You know how frustrating it is when you click on a web link or open a website and the page takes an eternity to load while you sit there waiting and watching before you abandon the webpage, but now you won't have to wait anymore. In a blog post, Google Chrome revealed that it plans to introduce a badge of shame for websites that load slowly on the browser.

"In the future, Chrome may identify sites that typically load fast or slow for users with clear badging," The Chrome team explains in the blog post. "This may take a number of forms and we plan to experiment with different options, to determine which provides the most value to our users."

Chrome is adding the badge with the intention to highlight websites that are authored in such a way that they load slower. Google will also look at a webpage's historical loading data to determine which sites take time to load and flag them. Chrome will also explore the possibility of identifying webpages based on information derived from device hardware or network connectivity.

Google Chrome
Google Chrome

Google is hoping that its unique shaming technique will motivate developers to speed up page-load times. The company is still contemplating on how to label sites with long loading times.

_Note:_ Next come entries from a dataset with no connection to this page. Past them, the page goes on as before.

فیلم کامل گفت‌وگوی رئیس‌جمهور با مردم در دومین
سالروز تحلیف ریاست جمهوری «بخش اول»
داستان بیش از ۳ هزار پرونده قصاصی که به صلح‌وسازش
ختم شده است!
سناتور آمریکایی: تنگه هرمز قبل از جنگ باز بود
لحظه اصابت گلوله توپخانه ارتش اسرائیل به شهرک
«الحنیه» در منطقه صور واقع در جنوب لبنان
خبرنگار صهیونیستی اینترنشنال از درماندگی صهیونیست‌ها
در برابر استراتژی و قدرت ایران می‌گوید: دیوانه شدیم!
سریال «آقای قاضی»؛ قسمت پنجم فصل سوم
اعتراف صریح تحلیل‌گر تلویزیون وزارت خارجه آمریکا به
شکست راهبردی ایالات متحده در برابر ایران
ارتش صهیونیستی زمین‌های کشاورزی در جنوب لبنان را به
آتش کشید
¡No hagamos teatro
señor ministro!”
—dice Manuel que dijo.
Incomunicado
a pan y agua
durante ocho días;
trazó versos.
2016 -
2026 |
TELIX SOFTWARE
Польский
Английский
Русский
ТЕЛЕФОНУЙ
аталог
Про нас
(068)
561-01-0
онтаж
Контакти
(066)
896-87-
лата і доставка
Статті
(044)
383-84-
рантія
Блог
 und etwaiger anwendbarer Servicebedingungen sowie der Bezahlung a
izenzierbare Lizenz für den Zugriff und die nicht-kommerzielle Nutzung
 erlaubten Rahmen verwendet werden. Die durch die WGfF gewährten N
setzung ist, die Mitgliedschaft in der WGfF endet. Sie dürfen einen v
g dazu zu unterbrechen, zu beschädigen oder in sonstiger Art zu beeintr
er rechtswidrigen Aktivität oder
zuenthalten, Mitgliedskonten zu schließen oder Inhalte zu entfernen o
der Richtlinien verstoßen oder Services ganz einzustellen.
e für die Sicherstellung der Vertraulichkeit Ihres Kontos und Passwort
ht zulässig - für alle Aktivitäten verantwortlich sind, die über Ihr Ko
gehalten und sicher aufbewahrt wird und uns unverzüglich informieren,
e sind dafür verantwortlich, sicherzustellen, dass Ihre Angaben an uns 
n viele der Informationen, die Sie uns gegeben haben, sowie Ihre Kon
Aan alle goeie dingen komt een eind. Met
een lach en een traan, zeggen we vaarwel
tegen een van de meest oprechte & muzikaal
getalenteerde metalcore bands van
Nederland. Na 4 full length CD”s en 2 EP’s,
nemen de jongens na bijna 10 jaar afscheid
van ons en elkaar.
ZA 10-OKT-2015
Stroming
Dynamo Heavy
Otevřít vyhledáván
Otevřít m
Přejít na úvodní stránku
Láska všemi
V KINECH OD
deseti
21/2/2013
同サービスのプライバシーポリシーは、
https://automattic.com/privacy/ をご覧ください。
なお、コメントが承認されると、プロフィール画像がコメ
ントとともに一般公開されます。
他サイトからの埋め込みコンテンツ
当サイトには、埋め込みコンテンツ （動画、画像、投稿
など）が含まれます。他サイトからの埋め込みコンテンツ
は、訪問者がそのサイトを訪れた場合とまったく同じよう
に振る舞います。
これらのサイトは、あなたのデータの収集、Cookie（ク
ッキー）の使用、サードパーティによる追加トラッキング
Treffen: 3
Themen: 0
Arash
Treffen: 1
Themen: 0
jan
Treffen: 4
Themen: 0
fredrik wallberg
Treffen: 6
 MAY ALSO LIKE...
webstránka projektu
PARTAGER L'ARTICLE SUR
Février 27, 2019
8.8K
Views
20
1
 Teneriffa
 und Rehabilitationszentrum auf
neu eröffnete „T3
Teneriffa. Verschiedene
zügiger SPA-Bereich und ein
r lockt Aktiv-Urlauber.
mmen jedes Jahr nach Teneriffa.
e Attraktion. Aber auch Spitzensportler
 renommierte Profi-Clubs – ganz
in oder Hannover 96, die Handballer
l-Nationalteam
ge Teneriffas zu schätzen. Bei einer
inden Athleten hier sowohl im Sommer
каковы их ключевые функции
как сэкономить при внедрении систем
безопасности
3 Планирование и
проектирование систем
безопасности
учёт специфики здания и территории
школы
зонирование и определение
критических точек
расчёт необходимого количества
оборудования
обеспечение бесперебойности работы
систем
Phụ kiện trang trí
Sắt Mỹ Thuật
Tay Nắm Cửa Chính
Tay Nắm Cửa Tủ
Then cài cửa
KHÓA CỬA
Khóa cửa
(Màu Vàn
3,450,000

One way is to simply badge the site with the words "usually loads slow" with a red loading screen on the browser or a green progress bar to indicate that the website loads fast.

Although no timeline has been given by Google on when these warning will start showing up, the Chrome team did mention that their plan to identify and label sites as fast or slow will be rolled out "in gradual steps, based on increasingly stringent criteria."

This isn't the first time Google has shamed websites through the Chrome browser. Two years ago, Google browser started flagging websites without HTTPS encryption as unsafe and many websites have been forced to opt for the SSL certificate to show the reader that they are safe websites.